The work was a collaboration among engineers, materials scientists and biologists at the UC San Diego Materials Research Science and Engineering Center (MRSEC). Co-principal investigators of the multidisciplinary team include molecular biology professors Susan Golden and James Golden and nanoengineering professor Shaochen Chen.
“This collaboration allowed us to apply our knowledge of the genetics and physiology of cyanobacteria to create a living material,” said Susan Golden, a faculty member in the School of Biological Sciences. “Now we can think creatively about engineering novel functions into cyanobacteria to make more useful products.”
To create the living material in this study, the researchers used alginate, a natural polymer derived from seaweed, hydrated it to make a gel and mixed it with a type of water-dwelling, photosynthetic bacteria known as cyanobacteria.

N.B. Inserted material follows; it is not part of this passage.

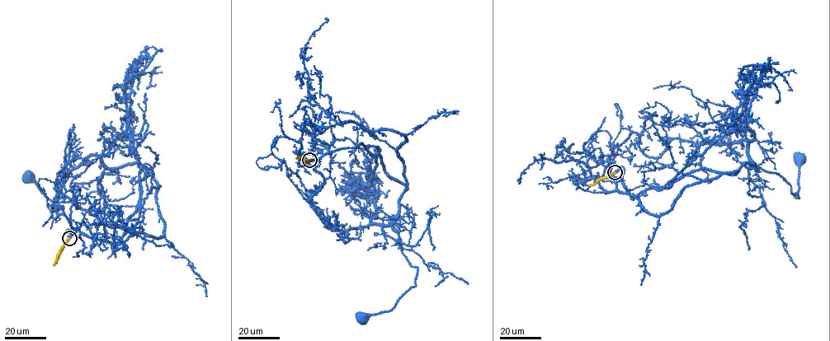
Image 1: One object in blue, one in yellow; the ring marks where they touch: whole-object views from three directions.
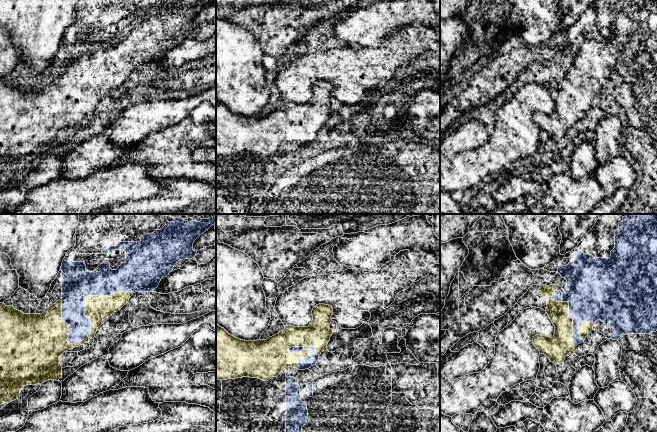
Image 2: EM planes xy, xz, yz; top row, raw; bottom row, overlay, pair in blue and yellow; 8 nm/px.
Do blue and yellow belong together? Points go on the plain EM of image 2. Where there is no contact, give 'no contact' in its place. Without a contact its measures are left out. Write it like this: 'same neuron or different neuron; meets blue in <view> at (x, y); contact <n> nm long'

The mixture was fed into a 3D printer. After testing various 3D-printed geometries for their material, the researchers found that a grid-like structure was optimal for keeping the bacteria alive. The chosen shape has a high surface area to volume ratio, which places most of the cyanobacteria near the material’s surface to access nutrients, gases and light.
The increased surface area also makes the material more effective at decontamination.
As a proof-of-concept experiment, the researchers genetically engineered the cyanobacteria in their material to continually produce a decontaminating enzyme called laccase. Studies have shown that laccase can be used to neutralize a variety of organic pollutants including bisphenol A (BPA), antibiotics, pharmaceutical drugs and dyes. In this study, the researchers demonstrated that their material can be used to decontaminate the dye-based pollutant indigo carmine, which is a blue dye that is widely used in the textile industry to color denim. In tests, the material decolorized a water solution containing the dye.
The researchers also developed a way to eliminate the cyanobacteria after the pollutants have been cleared. They genetically engineered the bacteria to respond to a molecule called theophylline. The molecule triggers the bacteria to produce a protein that destroys their cells.
“The living material can act on the pollutant of interest, then a small molecule can be added afterwards to kill the bacteria,” said Pokorski. “This way, we can alleviate any concerns about having genetically modified bacteria lingering in the environment.”
A preferable solution, the researchers note, is to have the bacteria destroy themselves without the addition of chemicals. This will be one of the future directions of this research.
“Our goal is to make materials that respond to stimuli that are already present in the environment,” said Pokorski.
“We’re excited about the possibilities that this work can lead to, the exciting new materials we can create. This is the kind of research that can result when researchers with cross-disciplinary expertise in materials and biological sciences join forces. This is all made possible thanks to our interdisciplinary research group at the UC San Diego MRSEC.”